• [What this task involves]
Leave the images aside and repeat the whole listing exactly.

• [Input data]
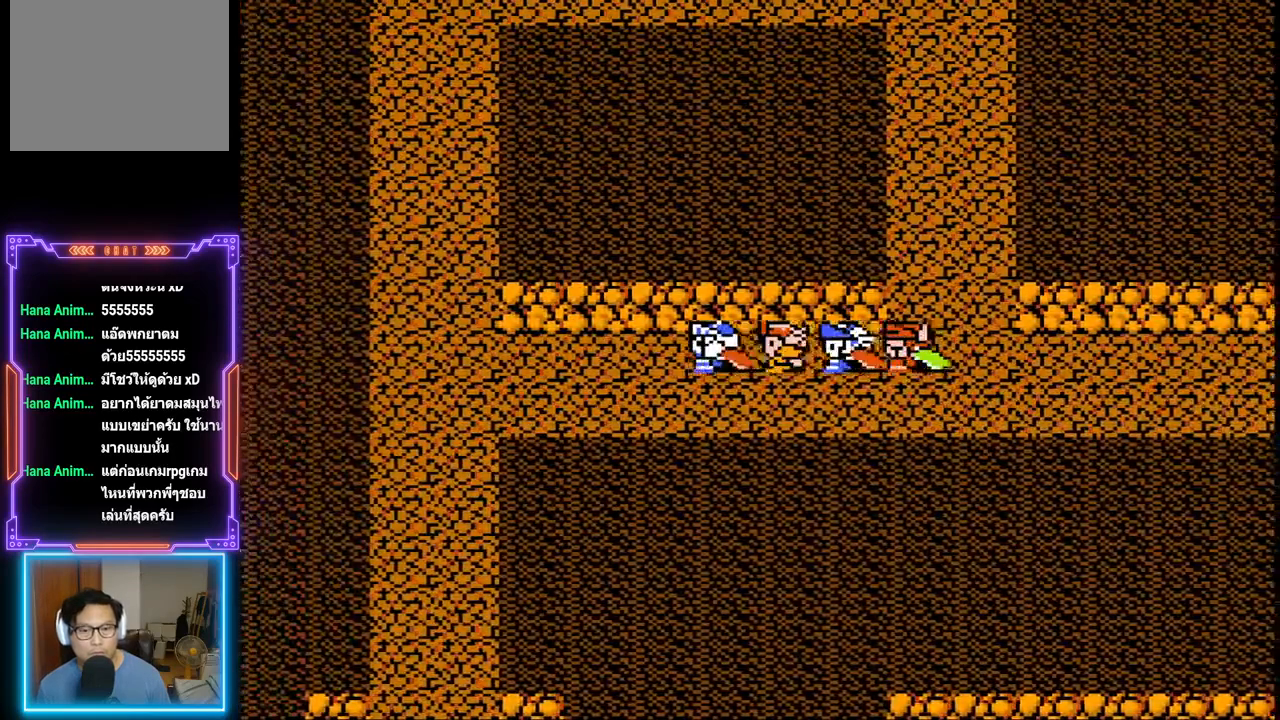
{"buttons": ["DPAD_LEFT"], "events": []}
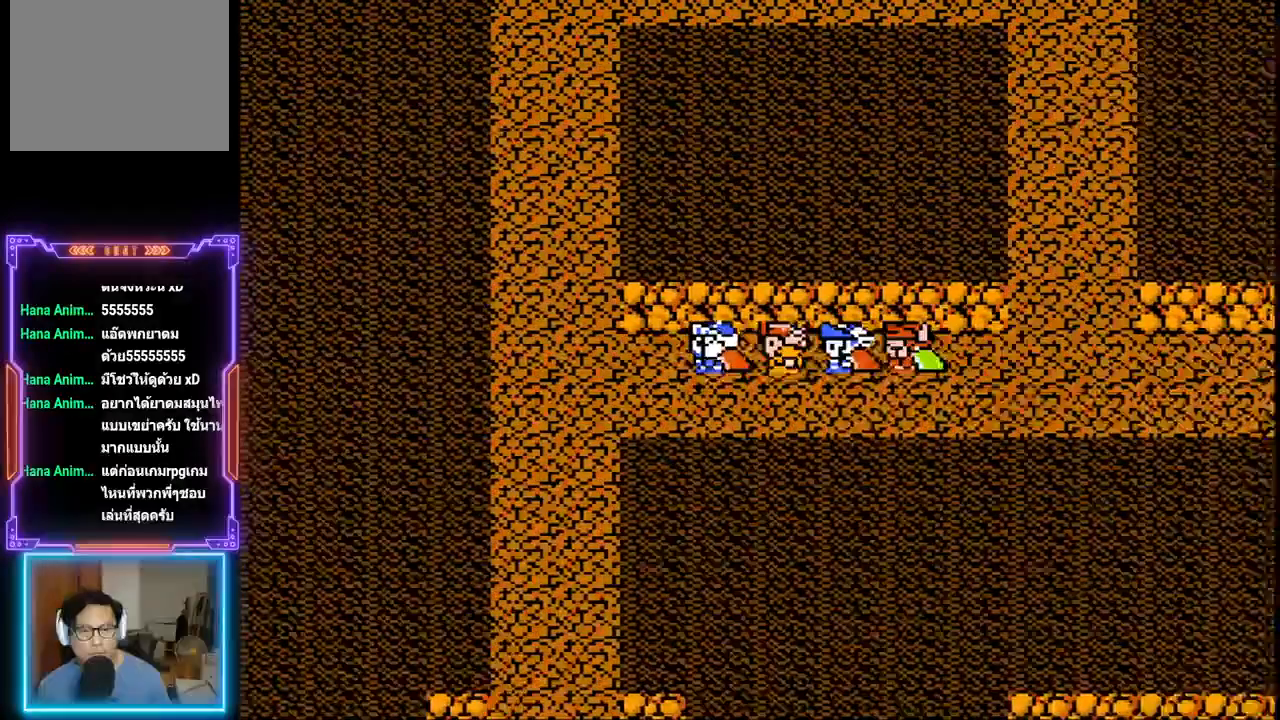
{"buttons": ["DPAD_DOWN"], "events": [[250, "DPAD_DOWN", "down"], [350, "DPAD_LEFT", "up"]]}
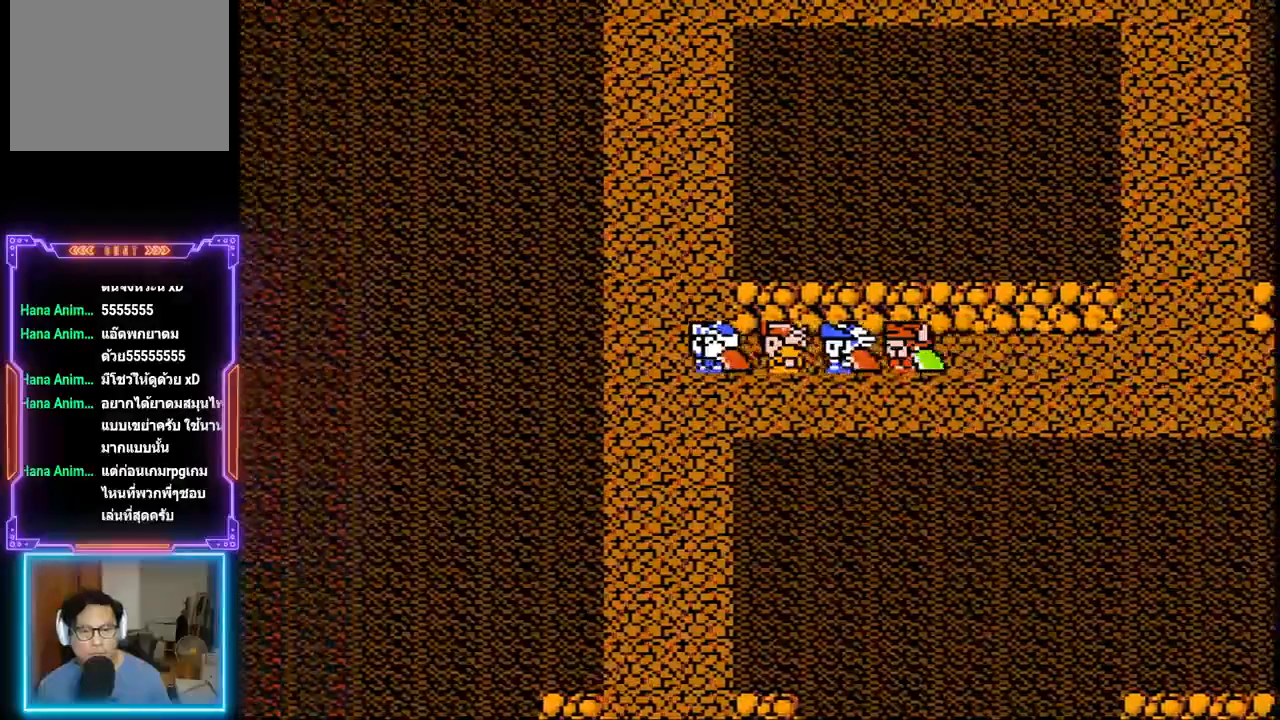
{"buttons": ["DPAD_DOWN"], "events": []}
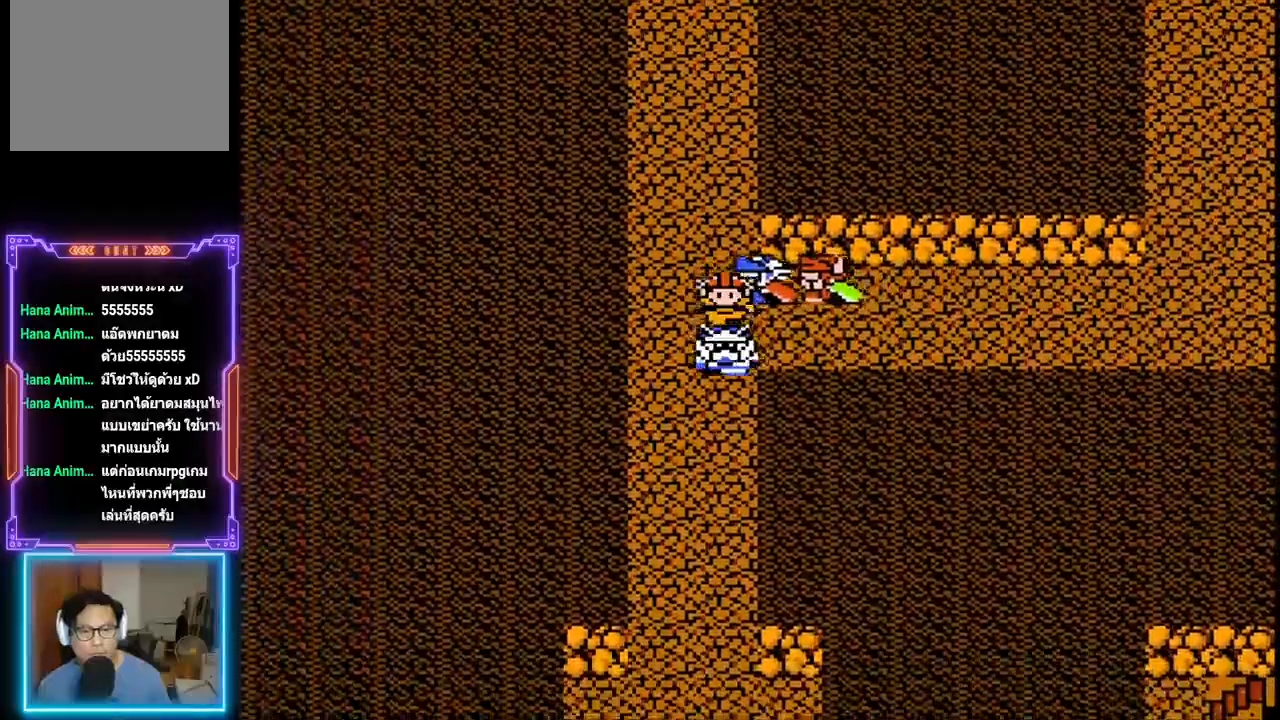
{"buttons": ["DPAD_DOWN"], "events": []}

• [Written response]
{"buttons": ["DPAD_LEFT"], "events": []}
{"buttons": ["DPAD_DOWN"], "events": [[250, "DPAD_DOWN", "down"], [350, "DPAD_LEFT", "up"]]}
{"buttons": ["DPAD_DOWN"], "events": []}
{"buttons": ["DPAD_DOWN"], "events": []}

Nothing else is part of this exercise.